Most students attend college within 50 miles of home. So what happens if a college isn’t close by?
Educational opportunities become more out of reach, especially for students who may be older, have child-care duties or attend college part time.
The University of Wisconsin System restructured its branch campuses — its small universities that attract a large share of the state’s nontraditional students — to avoid the closures that threaten other small institutions because of enrollment decline.
“We’re committed to maintaining these campuses,” System president Ray Cross said. “We’re going to do everything we can. It’s just too important. These communities need them.”
Yet many of the branch campuses have fewer students enrolled than at any point during the past 45 years. What effect would closing one or more of them have on access to higher education?
The Wisconsin State Journal turned to UW-Madison higher education professor Nicholas Hillman, who leads the university’s Student Success Through Applied Research (SSTAR) lab and has studied so-called “education deserts,” places that lack easy access to higher education.
There isn’t a broadly accepted definition of an education desert, so two of Hillman’s doctoral students, Jared Colston and Josh Bach-Hanson, used criteria Hillman has used in his previous research. Their analysis excluded private institutions and any with an acceptance rate lower than 80 percent because these colleges — for reasons related to affordability or selectivity — wouldn’t be considered viable options by many local students.
To define the area that a college serves, they relied on commuting zones, a unit of measurement used by the U.S. Department of Agriculture that clusters together counties that are economically intertwined where people both live and work.
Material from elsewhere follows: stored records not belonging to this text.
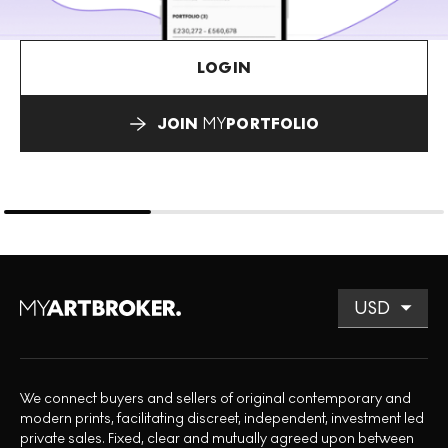
LOGIN
JOIN
MY
PORTFOLIO
We connect buyers and sellers of original contemporary and
modern prints, facilitating discreet, independent, investment led
private sales. Fixed, clear and mutually agreed upon between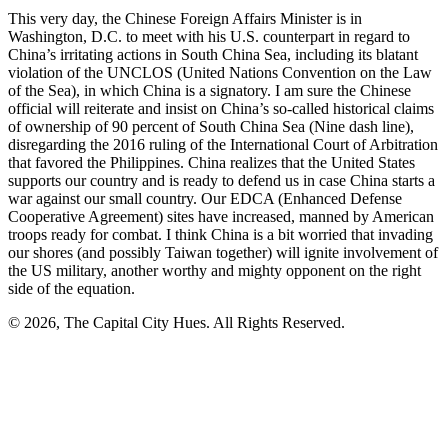
This very day, the Chinese Foreign Affairs Minister is in
Washington, D.C. to meet with his U.S. counterpart in regard to
China’s irritating actions in South China Sea, including its blatant
violation of the UNCLOS (United Nations Convention on the Law
of the Sea), in which China is a signatory. I am sure the Chinese
official will reiterate and insist on China’s so-called historical claims
of ownership of 90 percent of South China Sea (Nine dash line),
disregarding the 2016 ruling of the International Court of Arbitration
that favored the Philippines. China realizes that the United States
supports our country and is ready to defend us in case China starts a
war against our small country. Our EDCA (Enhanced Defense
Cooperative Agreement) sites have increased, manned by American
troops ready for combat. I think China is a bit worried that invading
our shores (and possibly Taiwan together) will ignite involvement of
the US military, another worthy and mighty opponent on the right
side of the equation.
© 2026, The Capital City Hues. All Rights Reserved.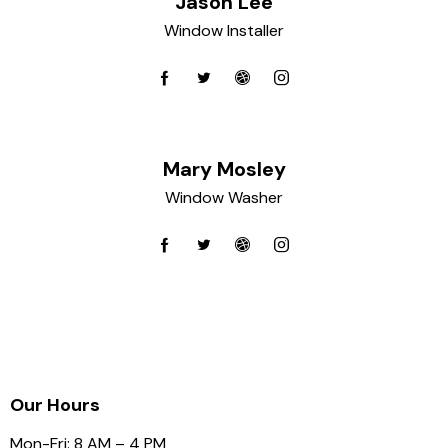
Jason Lee
Window Installer
Mary Mosley
Window Washer
Our Hours
Mon-Fri: 8 AM – 4 PM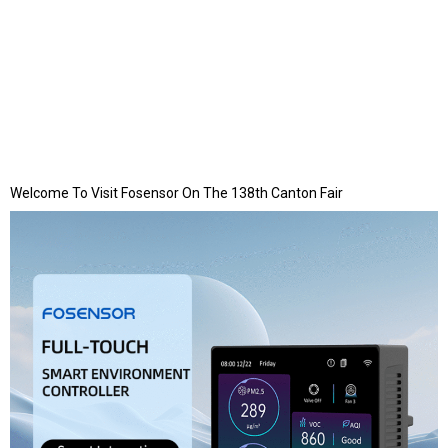
Welcome To Visit Fosensor On The 138th Canton Fair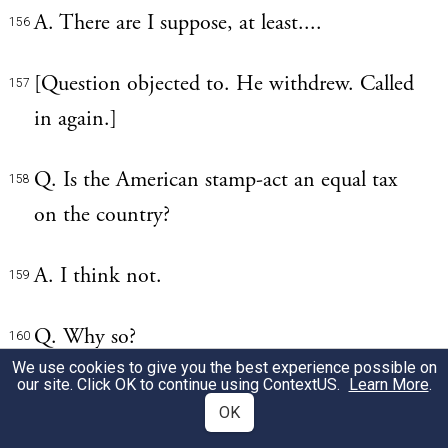
A. There are I suppose, at least....
156
[Question objected to. He withdrew. Called
157
in again.]
Q. Is the American stamp-act an equal tax
158
on the country?
A. I think not.
159
Q. Why so?
160
We use cookies to give you the best experience possible on
our site. Click OK to continue using
ContextUS
.
Learn More
.
A. The greatest part of the money must
161
OK
arise from lawsuits for the recovery of debts,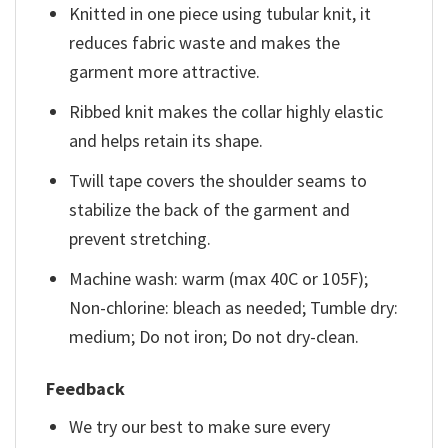
Knitted in one piece using tubular knit, it
reduces fabric waste and makes the
garment more attractive.
Ribbed knit makes the collar highly elastic
and helps retain its shape.
Twill tape covers the shoulder seams to
stabilize the back of the garment and
prevent stretching.
Machine wash: warm (max 40C or 105F);
Non-chlorine: bleach as needed; Tumble dry:
medium; Do not iron; Do not dry-clean.
Feedback
We try our best to make sure every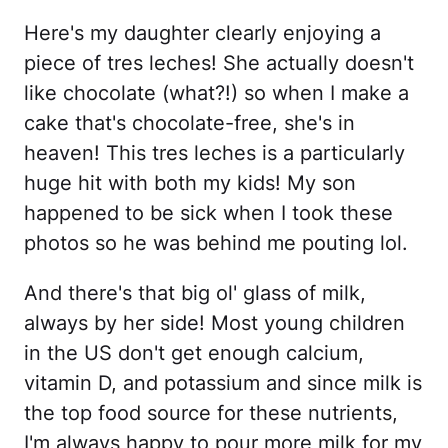
Here's my daughter clearly enjoying a
piece of tres leches! She actually doesn't
like chocolate (what?!) so when I make a
cake that's chocolate-free, she's in
heaven! This tres leches is a particularly
huge hit with both my kids! My son
happened to be sick when I took these
photos so he was behind me pouting lol.
And there's that big ol' glass of milk,
always by her side! Most young children
in the US don't get enough calcium,
vitamin D, and potassium and since milk is
the top food source for these nutrients,
I'm always happy to pour more milk for my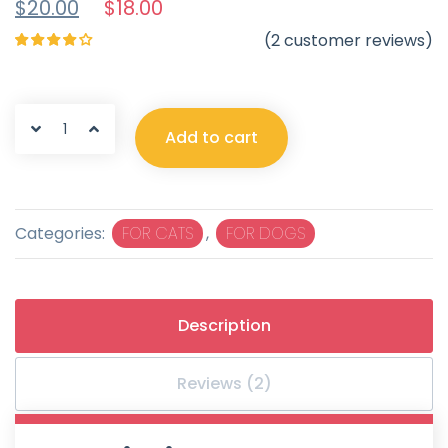
$
20.00
$
18.00
(
2
customer reviews)
Rated
4.50
out
of 5
Add to cart
Categories:
FOR CATS
,
FOR DOGS
Description
Reviews (2)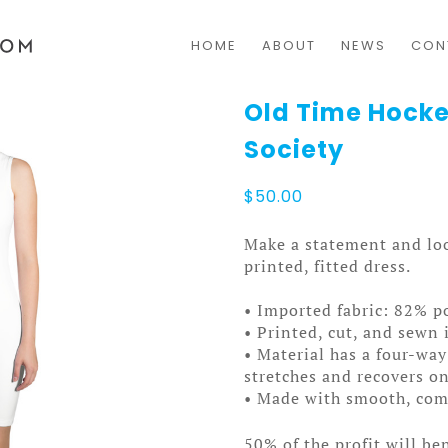
HOME
ABOUT
NEWS
CON
Old Time Hocke
Society
$
50.00
Make a statement and loo
printed, fitted dress.
• Imported fabric: 82% p
• Printed, cut, and sewn 
• Material has a four-way
stretches and recovers on
• Made with smooth, comf
50% of the profit will be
A county is considered an education desert if there are fewer than two broad-access public institutions within its commuting zone.
Closing any of the branch campuses would not create any additional education deserts in Wisconsin, but educational opportunities would dwindle, the analysis found.
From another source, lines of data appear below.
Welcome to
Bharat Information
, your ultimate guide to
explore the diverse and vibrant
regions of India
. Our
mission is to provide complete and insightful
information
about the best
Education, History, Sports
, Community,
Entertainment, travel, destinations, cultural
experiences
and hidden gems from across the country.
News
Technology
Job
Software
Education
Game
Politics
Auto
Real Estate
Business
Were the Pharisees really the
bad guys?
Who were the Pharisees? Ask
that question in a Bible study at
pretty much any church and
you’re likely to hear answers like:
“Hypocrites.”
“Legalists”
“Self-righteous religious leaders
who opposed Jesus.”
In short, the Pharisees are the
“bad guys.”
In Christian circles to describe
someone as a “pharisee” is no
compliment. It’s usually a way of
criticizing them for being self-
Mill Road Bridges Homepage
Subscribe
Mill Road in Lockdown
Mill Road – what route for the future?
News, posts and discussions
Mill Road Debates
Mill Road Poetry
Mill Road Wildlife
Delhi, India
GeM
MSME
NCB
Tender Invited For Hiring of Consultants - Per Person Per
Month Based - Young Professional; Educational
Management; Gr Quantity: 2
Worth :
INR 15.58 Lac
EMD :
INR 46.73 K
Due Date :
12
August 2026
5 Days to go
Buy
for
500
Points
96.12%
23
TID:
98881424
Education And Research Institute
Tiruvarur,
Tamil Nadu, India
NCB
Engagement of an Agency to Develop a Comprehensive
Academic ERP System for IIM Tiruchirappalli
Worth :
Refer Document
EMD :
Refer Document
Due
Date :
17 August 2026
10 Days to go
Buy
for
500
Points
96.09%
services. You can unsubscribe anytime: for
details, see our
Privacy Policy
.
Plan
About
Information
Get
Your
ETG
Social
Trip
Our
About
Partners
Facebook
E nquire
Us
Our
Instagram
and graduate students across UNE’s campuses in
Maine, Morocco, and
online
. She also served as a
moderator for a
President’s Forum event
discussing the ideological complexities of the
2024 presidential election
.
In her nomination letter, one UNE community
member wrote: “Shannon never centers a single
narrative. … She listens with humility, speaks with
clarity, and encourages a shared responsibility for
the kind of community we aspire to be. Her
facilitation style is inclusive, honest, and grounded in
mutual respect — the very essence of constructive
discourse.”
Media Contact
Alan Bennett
For example, if UW-Platteville Richland closed, the community would lose the only college in Richland County. But the county wouldn’t be an education desert because students would still be able to commute to UW-Platteville Baraboo/Sauk County or Madison Area Technical College. However, Richland students are far less likely to commute to those campuses, both of which are at least an hour’s drive away, Colston said.
In other counties, the elimination of a branch campus would leave behind only technical colleges within a commuting zone. Those schools play an important role in Wisconsin’s workforce, Bach-Hanson said, but have a different educational mission. Most tech colleges award a relatively low percentage of associate degrees in the liberal arts, the most common stepping stone to a bachelor’s degree.
“We can use these large national data sets to define deserts, but any analysis is unable to fully capture the nuances that a rural campus offers its community,” he said. “Where would students go instead? That’s not something we can get through a statistical analysis.”